Hero shot for ‘Nova a personal thrill for LexCath alum
When Kris Jenkins hit his buzzer-beating three-pointer to give Villanova the NCAA title late Monday night in Houston, it was a shot heard ’round the nation.
And Lexington Catholic alum Cory Heitz’s reaction to Jenkins’ heroics was probably heard ’round Kendallville, Ind.
Heitz coached Jenkins at Gonzaga College High School in Washington, D.C., so he was pulling for his former player in the championship game against North Carolina.
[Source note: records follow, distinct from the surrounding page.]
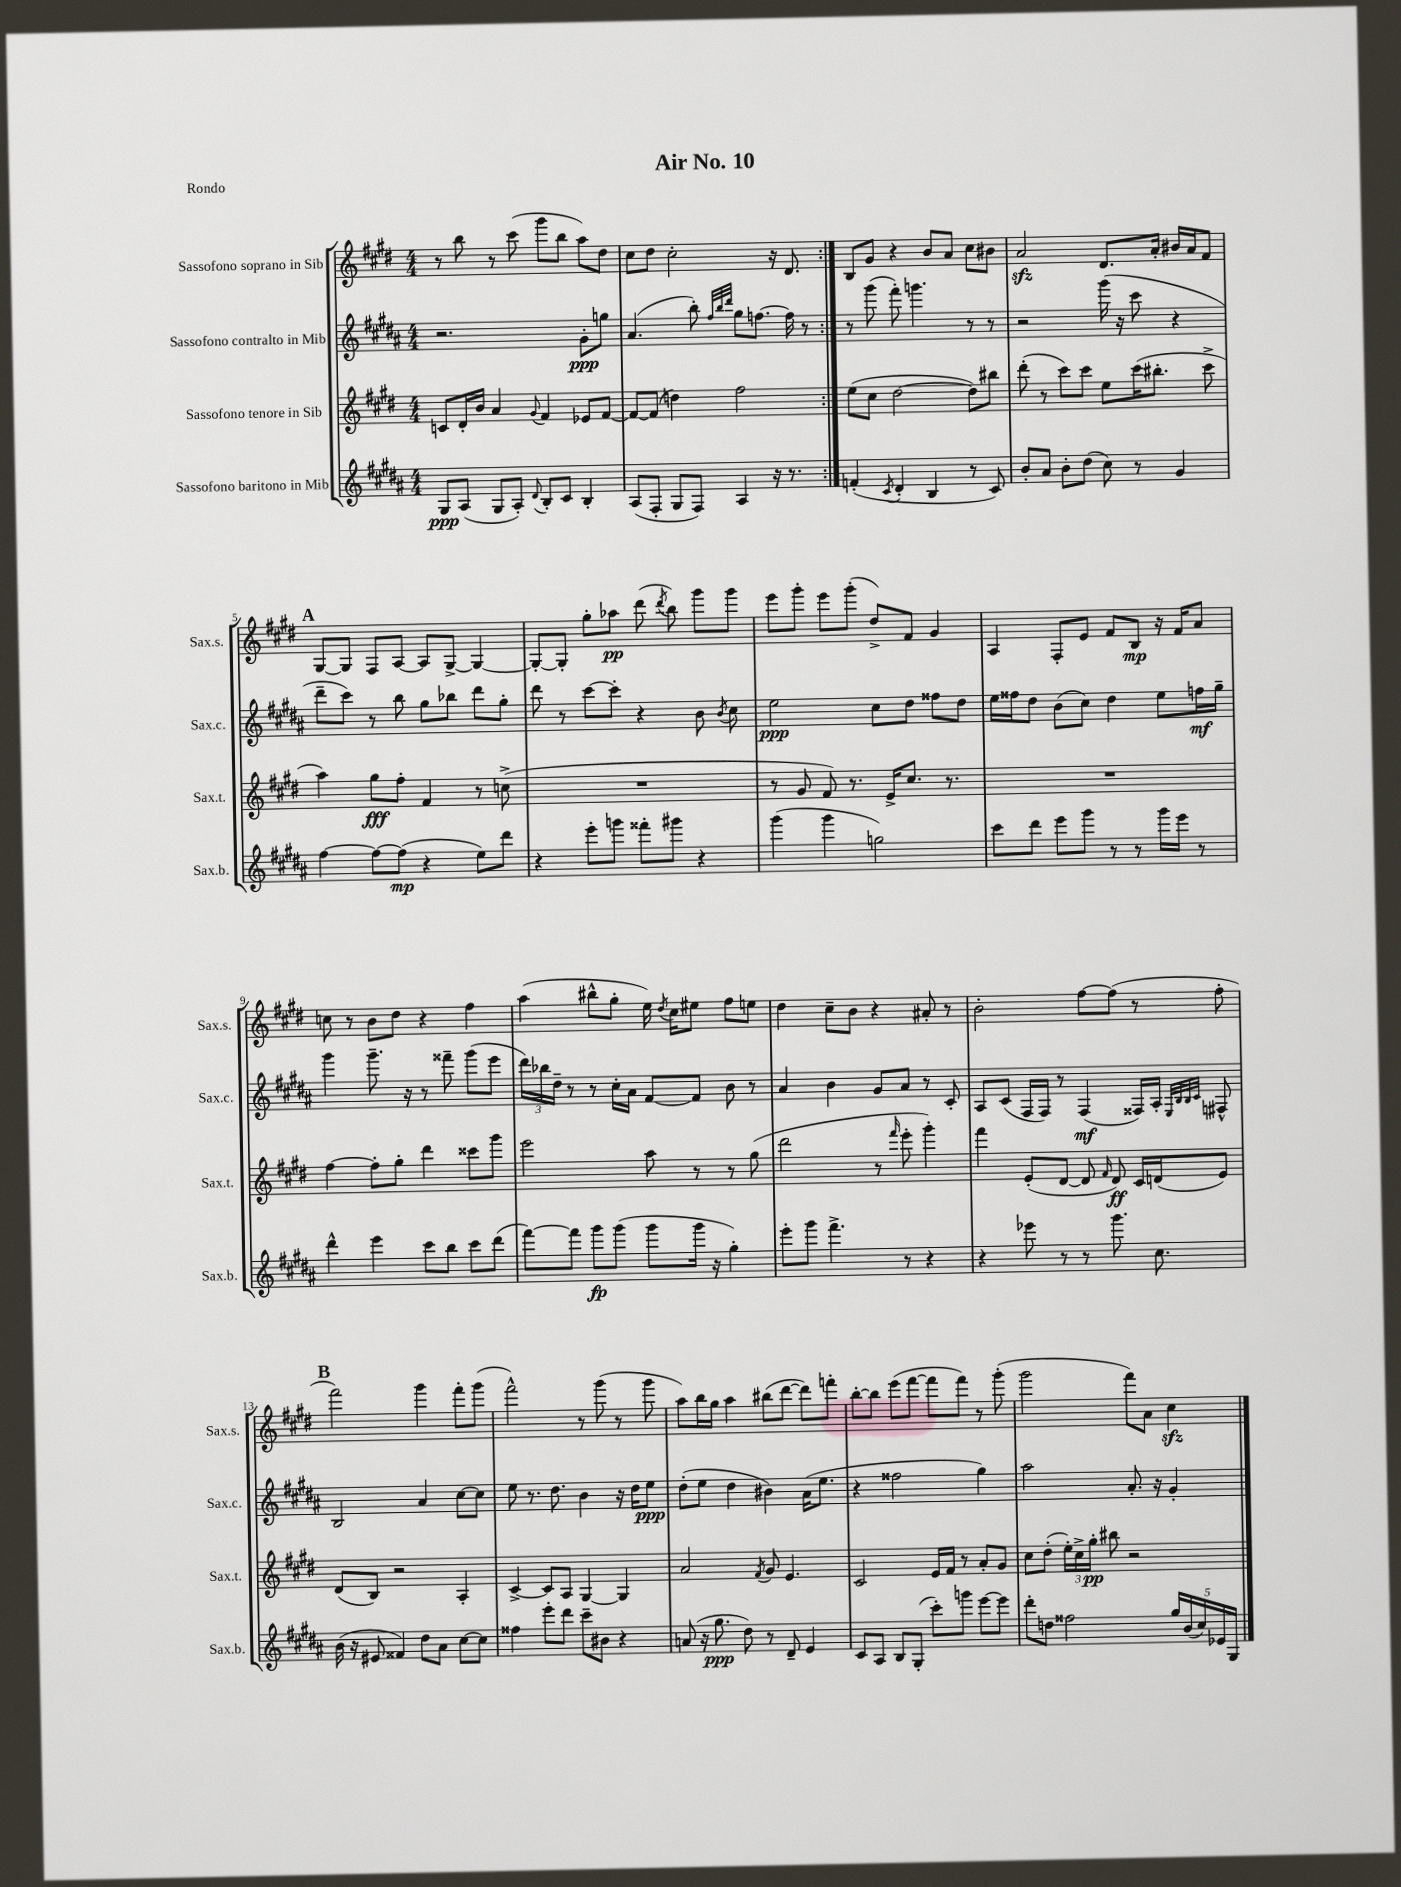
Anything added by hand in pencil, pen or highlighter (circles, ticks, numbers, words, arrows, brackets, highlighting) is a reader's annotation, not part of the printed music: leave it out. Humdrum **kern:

**kern	**kern	**kern	**kern
*staff4	*staff3	*staff2	*staff1
*clefG2	*clefG2	*clefG2	*clefG2
*k[f#c#g#d#a#]	*k[f#c#g#d#]	*k[f#c#g#d#a#]	*k[f#c#g#d#]
*M4/4	*M4/4	*M4/4	*M4/4
8G#/L	8c/L	2.r	8r
(8A#/J	16d#'/L	.	8bb\
.	16b/JJ	.	.
8G#/L	4a/	.	8r
8A#'/J)	.	.	(8ccc#\
8qqd#/	8qqg#/	.	.
8B'/L	4f#/	.	8ggg#\L
8c#/J	.	.	8bb\J
4B'/	8e-/L	8g#'\L	8aa\L)
.	[8f#/J	8gg\J	8dd#\J
=	=	=	=
(8A#/L	8f#/_L	(4.a#/	8cc#\L
8F#'/J	(8f#/]J	.	8dd#\J
8G#/L	4dd\)	.	2cc#'\
8F#/J)	.	8bb'\)	.
.	.	32qqff#/LLL	.
.	.	32qqbb/	.
.	.	32qqddd#/JJJ	.
4A#/	2ff#\	8gg#\L	.
.	.	[8.ff\J	.
16r	.	.	16r
8.r	.	16ff\]	8.d#/
.	.	8r	.
=:|!	=:|!	=:|!	=:|!
(4f'/	(8ee\L	8r	8B/L
.	8cc#\J	(8ggg#\	8g#/J
8qc#/	.	.	.
4d#'/	[2dd#\	8fff#'\)	4r
.	.	4.ggg\	.
4B/	.	.	8b/L
.	.	.	8a/J
8r	8dd#\]L)	8r	8cc#\L
8c#/)	8bb#\J	8r	8b#\J
=	=	=	=
8b'/L	(8ddd#'\	2r	2a/
8a#/J	8r	.	.
8b'\L	8ccc#\L)	.	.
(8dd#\J	8ccc#\J	.	.
8cc#\)	8ee\L	(16ggg#\	8.d#/L
.	.	16r	.
8r	(16ccc#\K	8ccc#\	.
.	8.bb#'\J	.	16a'/Jk
4g#/	.	4r	16b#/LL
.	.	.	16a/J
.	8ccc#^\	.	8f#/J
=	=	=	=
[4ff#\	4aa\)	8ddd#~\L	[8G#/L
.	.	8ccc#\J)	8G#/]J
8ff#\_L	8gg#\L	8r	8F#/L
(8ff#\]J	8ff#'\J	8bb\	[8A/J
4r	4f#/	8gg#\L	8A/]L
.	.	8bb-\J	[8G#^/J
8ee\L)	8r	8ddd#\L	4G#/_
8ddd#\J	(8cc^\	8gg#'\J	.
=	=	=	=
4r	1r	8ddd#\	8G#'/_L
.	.	8r	8G#'/]J
8eee'\L	.	[8ccc#\L	8gg#'\L
8ggg\J	.	8ccc#'\]J	8aa-\J
8fff##'\L	.	4r	(8ddd#\
.	.	.	8qddd#/
8ggg#\J	.	.	8bb\)
4r	.	8b\	8ggg#\L
.	.	8qb/	.
.	.	8cc#\	8ggg#\J
=	=	=	=
(4ggg#\	8r	2ee\	8eee\L
.	8g#/	.	8ggg#'\J
4ggg#\	8f#/)	.	8eee\L
.	8.r	.	(8ggg#'\J
2gg\)	.	8cc#\L	8dd#^/L)
.	16e^/LK	.	.
.	8.cc#/J	8dd#\J	8f#/J
.	.	8ff##\L	4g#/
.	8.r	.	.
.	.	8dd#\J	.
=	=	=	=
8ccc#\L	1r	16ee\LL	4A/
.	.	16ff##\J	.
8ddd#\J	.	8dd#\J	.
8eee\L	.	(8b\L	8F#'/L
8ggg#\J	.	8cc#\J)	8e/J
8r	.	4dd#\	8f#/L
8r	.	.	8B/J
16ggg#\LL	.	8ee\L	16r
16eee\JJ	.	.	16f#/LK
8r	.	16ff\L	8a/J
.	.	16gg#~\JJ	.
=	=	=	=
4ddd#^^\	[4ff#\	4ggg#\	8cc\
.	.	.	8r
4eee\	8ff#'\]L	8.ggg#~\	8b\L
.	8gg#'\J	.	8dd#\J
.	.	16r	.
8ccc#\L	4ddd#\	8r	4r
8bb\J	.	8fff##~\	.
8ccc#\L	8ccc##\L	(8ggg#\L	4ff#\
(8ddd#\J	8ggg#\J	8eee\J	.
=	=	=	=
[8fff#\L)	2eee\	24ddd#\LL)	(4aa\
.	.	24bb-\	.
.	.	24dd#~\JJ	.
8fff#\]J	.	8r	.
8ggg#\L	.	8r	8bb#^^\L
(8ggg#\J	.	16cc#'\LL	8gg#'\J
.	.	16a#\JJ	.
8ggg#\L	8aa\	[8f#/L	16ee\)
.	.	.	8qdd#/
.	.	.	16cc#\LK
16ggg#\Jk	8r	8f#/]J	8ee#\J
16r	.	.	.
4gg#'\)	8r	8b\	8ff#\L
.	(8gg#\	8r	8ee\J
=	=	=	=
8eee'\L	2ddd#\	4a#/	4dd#\
8ggg#\J	.	.	.
4.fff#^\	.	4b\	8cc#~\L
.	.	.	8b\J
.	8r	8g#/L	4r
.	16qqfff#/	.	.
8r	8eee'\	8a#/J	.
4r	4ggg#'\)	8r	8a#'/
.	.	8c#'/	8r
=	=	=	=
4r	4fff#\	8A#/L	2b'\
.	.	(8c#/J	.
8eee-\	(8e'/L	16F#/LL	.
.	.	16F#/JJ)	.
8r	[8d#/J	8r	.
8r	8d#/]	(4F#/	[8ff#\L
.	16qqf#/	.	.
8.ggg#\	8d#/)	.	(8ff#\]J
.	16c#/LL	16F##/LL)	8r
8.cc#\	(16d/J	16A#'/JJ	.
.	.	32qqE/LLL	.
.	.	32qqB/	.
.	.	32qqB/	.
.	.	32qqc#/JJJ	.
.	8e/J)	8F#^^/	8ff#'\
=	=	=	=
(16b\	(8d#/L	2B/	2fff#\)
16r	.	.	.
8e#/	8B/J)	.	.
4f##/)	2r	.	.
8dd#\L	.	4a#/	4ggg#\
8a#\J	.	.	.
[8cc#\L	4A'/	[8cc#\L	8fff#'\L
8cc#\]J	.	8cc#\]J	(8ggg#\J
=	=	=	=
4ff##\	[4c#^/	8ee\	2fff#^^\)
.	.	8.r	.
8eee'\L	8c#/]L	.	.
.	.	8.dd#\	.
8ddd#\J	8A/J	.	.
8ccc#~\L	[4G#/	4b\	8r
8b#\J	.	.	(8ggg#\
4r	4G#/]	16r	8r
.	.	16dd#\LK	.
.	.	8ee\J	8ggg#\
=	=	=	=
(8a/	2a/	(8dd#'\L	8aa\L)
16r	.	8ee\J	16bb\L
8.gg#\	.	.	16gg#\JJ
.	.	4dd#\	4aa\
8dd#\)	.	.	.
.	8qf#/	.	.
8r	8g#/	4b#\)	(8bb#\L
8d#~/	4.e/	.	[8ddd#\J
4e/	.	(16a#\LK	8ddd#\]L)
.	.	8.ee\J	.
.	.	.	8fff'\J
=	=	=	=
8c#/L	2c#/	4r	[8bb'\L
8A#/J	.	.	8bb\]J
8B/L	.	2ff##\	(8eee\L
(8G#'/J	.	.	[8fff#\J
8ccc#'\L)	16e/LL	.	8fff#\]L
.	16f#/JJ	.	.
8ggg\J	8r	.	8fff#\J)
[8eee\L	8a'/L	4gg#\)	8r
8eee\]J	8g#/J	.	(8ggg#'\
=	=	=	=
8ddd#'\L	8cc#\L	2aa#\	2ggg#\
8dd\J	(8dd#'\J	.	.
2ff##\	24ee'\LL)	.	.
.	24cc#^\	.	.
.	24gg#'\JJ	.	.
.	8bb#\	.	.
.	2r	8.a#'/	8fff#\L)
.	.	.	8a\J
.	.	16r	.
20gg#/LL	.	4g#'/	4cc#\
(20b/	.	.	.
20cc#/)	.	.	.
20e-/	.	.	.
20G#/JJ	.	.	.
==	==	==	==
*-	*-	*-	*-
Heitz said he watched the finals while visiting his 91-year-old grandmother in Kendallville, “and I absolutely screamed when that shot went in. I probably woke up the whole housing development. I cried a little bit, too. It’s emotional to see one of your guys hit one of the most iconic shots in basketball history. It was beautiful.”
Heitz played for Danny Haney at Lexington Catholic (class of 1995) and went on to play at the Air Force Academy.
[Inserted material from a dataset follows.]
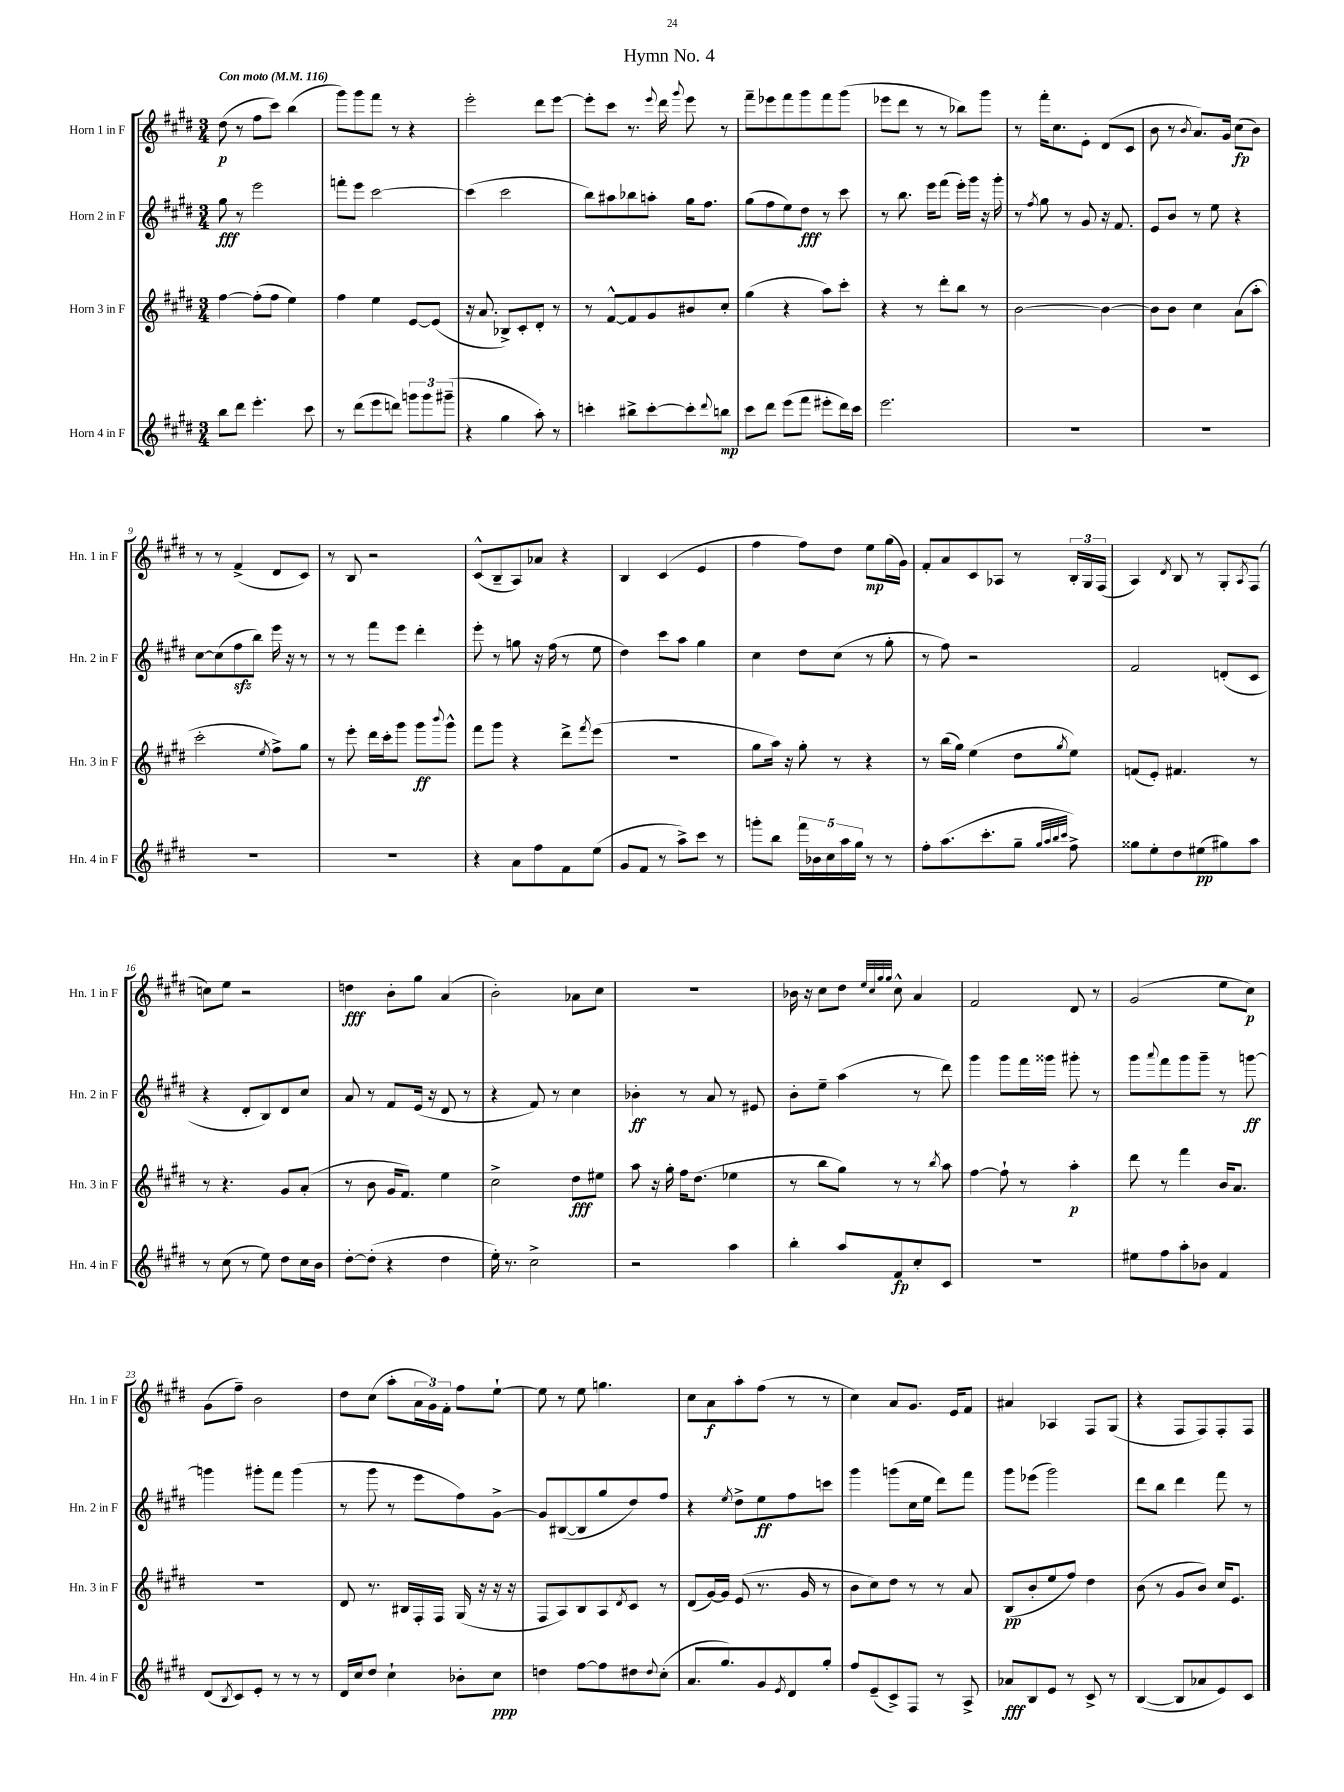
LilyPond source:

He also was an assistant at Lexington Christian Academy for three years before moving on to as assistant’s position at Gonzaga.
“One of my responsibilities there was coaching the big men, and Kris Jenkins was one of the big guys I worked with every day his junior and senior years,” Heitz said.
Jenkins was a pudgy 6-foot-5 in high school, and wasn’t recruited by a many big-time schools. Villanova Coach Jay Wright was recruiting another Gonzaga player, Nate Britt, when he took a liking to Jenkins, who happened to be Britt’s adopted brother.
Britt played his senior year at Oak HIll Academy and wound up going to North Carolina. Jenkins wound up going to Villanova after he convinced Wright he would lose weight and get in shape.
“Kris was a gregarious kid, always smiling, a great personality and fun to be around,” Heitz said. “And he was the best high school player I’ve ever been around, hands down.
“A lot of people discounted him because of his size — he was always 10 or 20 pounds overweight — but he had great footwork and the best pure shot I’ve ever seen.”
Heitz doesn’t coach anymore. He’s in real estate development with his dad Mike in Lexington, but he stays connected to basketball as a consultant, helping kids find post-grad prep schools where they can improve their games.
And now when Heitz talks to high school players, he can tell them about the pudgy kid he helped coach at Gonzaga who grew into a Villanova folk hero.
Tuesday morning, Heitz was still excited about Kris Jenkins’ shot for the ages.
“Oh my goodness,” Heitz said. “I had a hard time sleeping last night.”